Читать книгу: «Занавес остаётся открытым», страница 5
Глава 6. Первый ученик
Начало самостоятельной жизни
Комсомольск-на-Амуре
Все страны мира граничат друг с другом, а Россия граничит с Богом.
Рильке
Поезд на Дальний Восток шёл тогда десять суток. В плацкартном вагоне (нас направляли в железнодорожные школы) все перезнакомились.
За окнами вагона – Сибирь… Долго объезжали Байкал. Но запомнилась – особенно! – Барабинская степь. Нигде ни души… За весь день не увидишь никакого человеческого жилья.
Сколько же тут простора!
Мы видели его своими глазами. И никогда позднее не могли поверить тем, кто считает Землю тесной и призывает сократить численность людей на ней.
Пришла же шальная мысль об этом в голову Мальтуса, и более ста лет люди вторят ей.
А В.И. Вернадский наглядно объяснил ошибочность такого мнения: «Если всё человечество поставить впритык в одном месте, оно займёт территорию, равную одному Женевскому озеру». Мне доведётся побывать рядом с Женевским озером.
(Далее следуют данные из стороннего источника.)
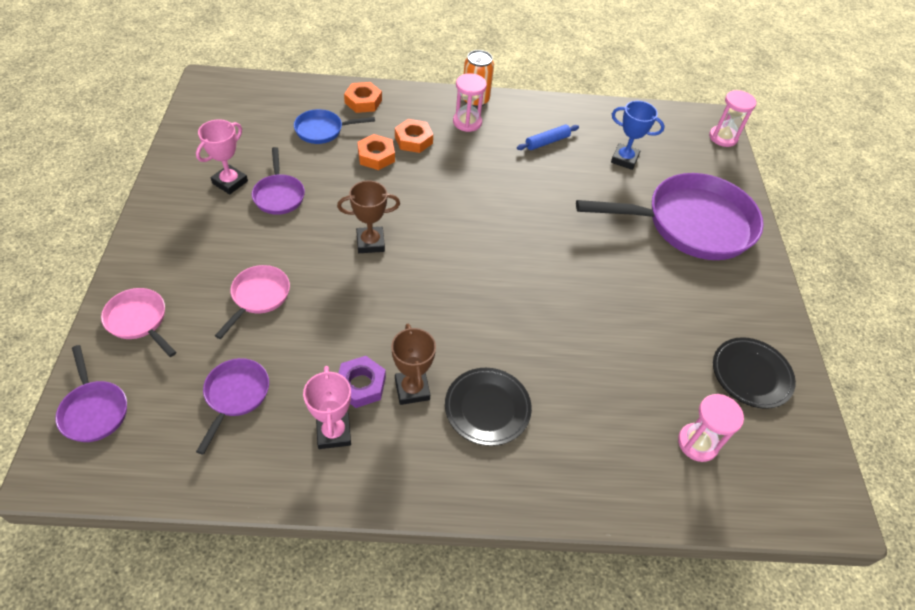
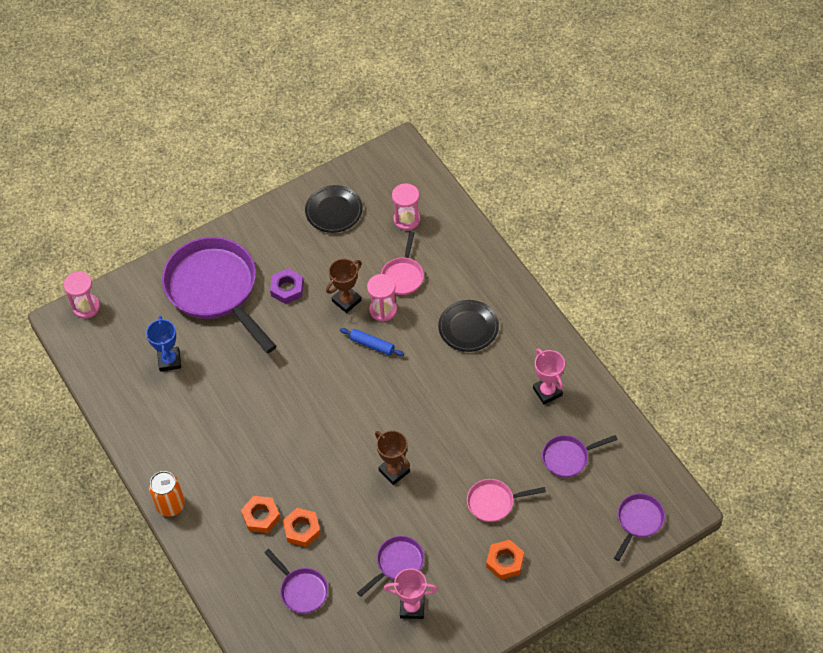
camera: 115 degrees left, 5 degrees up
(139, 320) = (568, 554): pink pan -> pink pan (403, 276)
(322, 130) = (302, 590): blue pan -> purple pan
(333, 433) = (547, 392): pink trophy -> pink trophy turned 75 degrees counterclockwise
(361, 385) = (507, 399): purple nut -> purple nut (287, 289)
(363, 101) = (240, 587): orange nut -> orange nut (505, 562)
(412, 389) = (488, 372): brown trophy -> brown trophy (346, 301)
(467, 122) = (207, 492): pink hourglass -> pink hourglass (383, 310)
(547, 142) = (188, 422): blue rolling pin -> blue rolling pin (372, 345)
Большое оно! Но всё-таки озеро, даже не море!
Наш Циолковский вообще утверждал, что на Земле должно жить более шести биллионов людей, то есть в несколько тысяч раз больше, чем сейчас. Об этом в вагоне тоже шли оживлённые разговоры.
Вдруг возглас: «Идите сюда: к противоположному окну! Сейчас вы увидите место ссылки М.И. Калинина!»
И мы увидели, как мимо нас проплыли пять вытянутых в одну линию русских деревянных изб. Мелькнули. «И поезд вдаль умчало». Опять пустыня и степь… Отсюда не убежишь.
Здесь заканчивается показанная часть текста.